IMG_0334: Betty at Onofrio Fountain

It has been quite some time since my last entry. I almost forgot how to set up the pictures. But it is slowly coming back to me. I hope this entry will be enoyable.

We flew to Dubrovnik on Condor. The one-way tickets were under $500 each. Condor, a subsidary of Lufthansa, brought us to Frankfort on a fairly uncomfortable flight. Uncomfortable because the seat are way too close together. I think they were as bad as our national flights on Spirit Airlines. My only saving grace was that the seats behind us were unfilled, so I figured out how to lie on them. And I acutally got some sleep. The second leg was on the Croatian Airlines, which, although being an hour late, was a very nice flight with great snacks (olives and cheese) and a glass of wine. We had arrived at the airport in Minneapolis around 5:00 pm on Labor Day and arrived some 18 hours later around 7:00 pm at our room in Dubrovnik.

Our Dubrovnik Selfie
Our Selfie

Dubrovnik Guitar Trio

Accommodations in Dubrovnik are quite dear.

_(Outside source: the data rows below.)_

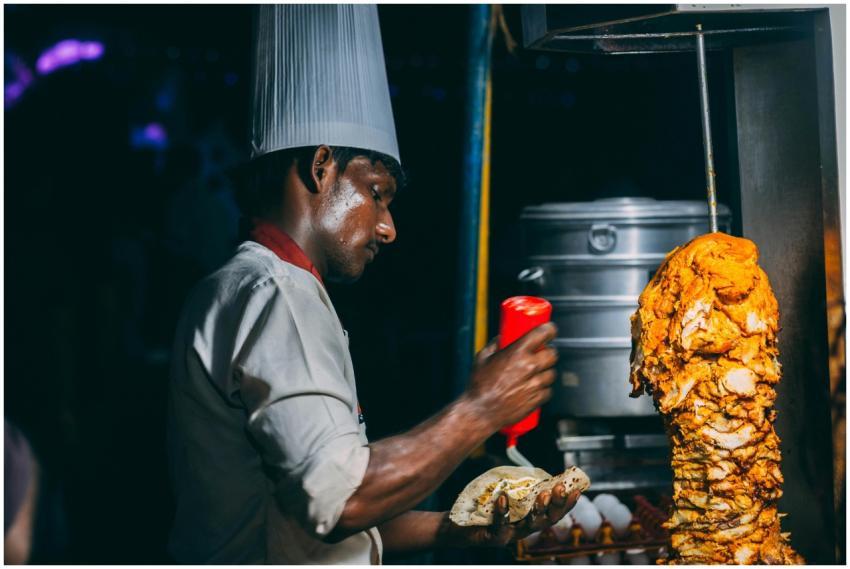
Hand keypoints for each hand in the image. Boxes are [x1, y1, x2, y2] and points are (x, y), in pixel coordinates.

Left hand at [441, 483, 579, 547]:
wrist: (454, 524)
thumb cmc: (479, 507)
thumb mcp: (502, 492)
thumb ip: (518, 486)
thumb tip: (535, 472)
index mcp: (527, 518)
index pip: (552, 512)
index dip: (566, 503)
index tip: (577, 489)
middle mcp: (521, 529)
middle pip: (546, 520)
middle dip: (557, 505)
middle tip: (562, 488)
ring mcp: (508, 535)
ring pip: (529, 526)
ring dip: (539, 510)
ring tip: (544, 494)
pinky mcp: (492, 537)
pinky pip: (500, 525)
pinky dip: (503, 511)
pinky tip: (504, 497)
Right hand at [463, 323, 558, 429]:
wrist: (481, 411)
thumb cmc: (479, 385)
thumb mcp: (482, 358)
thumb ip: (494, 345)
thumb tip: (501, 338)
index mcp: (517, 353)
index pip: (543, 334)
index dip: (549, 330)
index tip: (549, 330)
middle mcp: (529, 366)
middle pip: (552, 354)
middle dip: (548, 353)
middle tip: (541, 355)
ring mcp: (535, 384)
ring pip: (552, 373)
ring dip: (545, 372)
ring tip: (534, 374)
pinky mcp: (537, 399)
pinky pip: (548, 391)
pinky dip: (543, 389)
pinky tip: (532, 388)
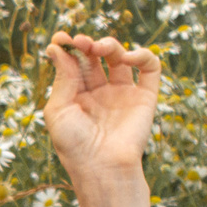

There are no couchsurfing hosts. Our room was quite small and in a house where we shared a bath with another couple. Because we booked in the US the cost was over $70 per day. Had we been able to book directly with the owner, the cost would have been $50 per night. Needless to say accommodations are quite expensive here as is everything else, save beer and wine.

We could not get to sleep until almost midnight. Remember when it's midnght here, it's 5:00 pm in the middle of the USA. Needless to say our internal time clocks have been messed up for the last five days.

There must be millions that come to the old city every year. Even with the tourist season winding down, thousands filled the streets and alleys everyday. One reason it has become even more popular in recent years has to do with the TV show "The Game of Thrones." Many of the scenes from the show were filmed in Dubrovnik. It is a very old city with a well preserved medieval appearance. The old city has only one street that a car or small truck can get into for deliveries in the early morning. How they get in and out is a mystery to me, but I saw delivery trucks before 9:00 am one morning.

We did not do all the regular tourist things in Dubrovnik. We did not walk atop the city walls. We found little nooks to sit and enjoy the surroundings. For example, we found area just outside the city wall by the Lovrijenac Fortress to be very peaceful. And we liked the old port on the south side of the old city. The weather was good most of the time with just one morning with mist and light rain.

The third day after arriving, on our last evening we went out to for dinner. Lady Pi-Pi Restaurant was very good and not overly expensive. We both ordered the goulash, which Americans would call beef stew. It was excellent. After dinner we attended a classical guitar concert in the Rector's Palace Atrium. The music was delightful. In some of the pieces the guitar trio was accompanied by a mezzo-soprano.

On Friday, the 9th we got on a bus to Korcula, the name of both a town and an island. We will stay here until at least Monday and maybe beyond.